Voice/Vision Holocaust Survivor Oral History Archive

Joseph Gringlas - January 14 & 22, March 18, 1993

Pre-War Politics

Uh, when do you think you heard about um, what was happening in Germany before the war? Did--was there any talk in your house... Yeah, there were.

...about politics?

Oh we always read papers. Forward was our paper in the house. And uh, so we read what was going on in Germany, what, what happened to Jewish people. It was--I ass...before the 1938 yet, before they marched in Czecho...Sudetenland they took over the Czechoslovakian Sudetenland the Germans. We knew this was going on with the policies against the Jewish people. But we--a, a few weeks before the war we didn't believe that. Nobody could believe that uh, they would go in and just liquidate the Jewish people, like gas them or you know.
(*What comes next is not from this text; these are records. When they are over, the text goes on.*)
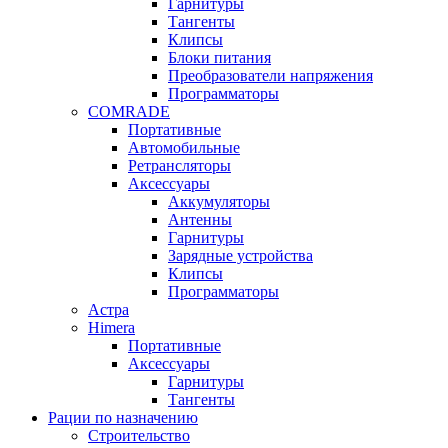
Гарнитуры
Тангенты
Клипсы
Блоки питания
Преобразователи напряжения
Программаторы
COMRADE
Портативные
Автомобильные
Ретрансляторы
Аксессуары
Аккумуляторы
Антенны
Гарнитуры
Зарядные устройства
Клипсы
Программаторы
Астра
Himera
Портативные
Аксессуары
Гарнитуры
Тангенты
Рации по назначению
Строительство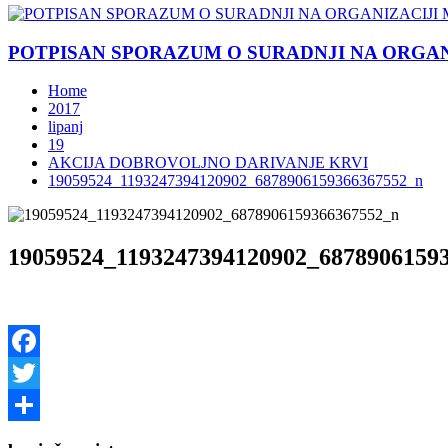
POTPISAN SPORAZUM O SURADNJI NA ORGANIZ
Home
2017
lipanj
19
AKCIJA DOBROVOLJNO DARIVANJE KRVI
19059524_1193247394120902_6878906159366367552_n
19059524_1193247394120902_6878906159
Facebook
Twitter
Share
Nobody could imagine something like that would happen to--could happen to pe...human being.

Did you know the war was coming? Did you think that there was going to be a war?

Eh, yeah, because we knew that Germans started in Czechoslovakia there's going to be a war because it didn't--we knew that we didn't. It was so powerful, build up this machinery and we read about it, how strong they are, that, that this was not just this, just Sudetenland because Czechoslovakia gave it to the Germans. It's not, this is going to be stopped. It--he's got appetite to take over a lot of, mo...many, many more countries in Europe. And then before, start, before the war with Poland it was terrible--just felt that if we gotten out, there's no place to go and, and we know what's coming to us. But we didn't, we knew it was going to be terrible but, cause he was, Hitler was against the Jews all the time for years, not just before the war. So we know it's coming, but nobody expected that we're not going to be, they're gonna, they're gonna kill us, you know. They're going to send us to labor camps, that they're going to liquidate the Jewish people, send them to gas chambers. No, nobody could realize something like this, could think that that's going to happen. But there was no way out, there was nowhere to go, nowhere--place to.

Anybody talk about Palestine? Were any of your family Zionists?

Eh, no there was no Z...ever, were not.

Was anybody, was there a Zionist movement in?

Oh yeah, the Zionist movement, Zionist groups, young groups, was always, but, eh.

But your family--what, stayed away from them?

Uh, I was young. And other and other brothers were busy at work and I don't think they. Yeah, my father be...belonged to Verein. You know, from Verein?.


For the workers, Verein.

Was he was Bundist?

No, not Bundist...

He was just...

...just eh, for--'cause he was working, a worker like that.

Um, so it was a skilled workers Verein? The shoe makers union maybe?

Yeah, I would say, yeah eh, could, like, he was, like somebody'd come in when, after his shoes made and do it, yeah. And uh, but mostly we uh, my father's business was eh, we, to...we went, we went to Warsaw. And from Warsaw we bought the best used shoes, you know, in the big city, in the province, my hometown, Ostrowiec. And then we sell in, in market. And I used to go on vac...on vacation time, there was before the war that, I was school, going still in school, before I w...so I was, I was able to go without, you know like if you go with your father you're allowed, you can go with your father. So--and then other time going my father to Warsaw and buying shoes. And...

Did you go to Lublin a lot, as well?

No. Lublin, I had, Lublin I had a cousin living from my mother's side. There was a cousin living in Lublin. But never went to Lublin, Lublin.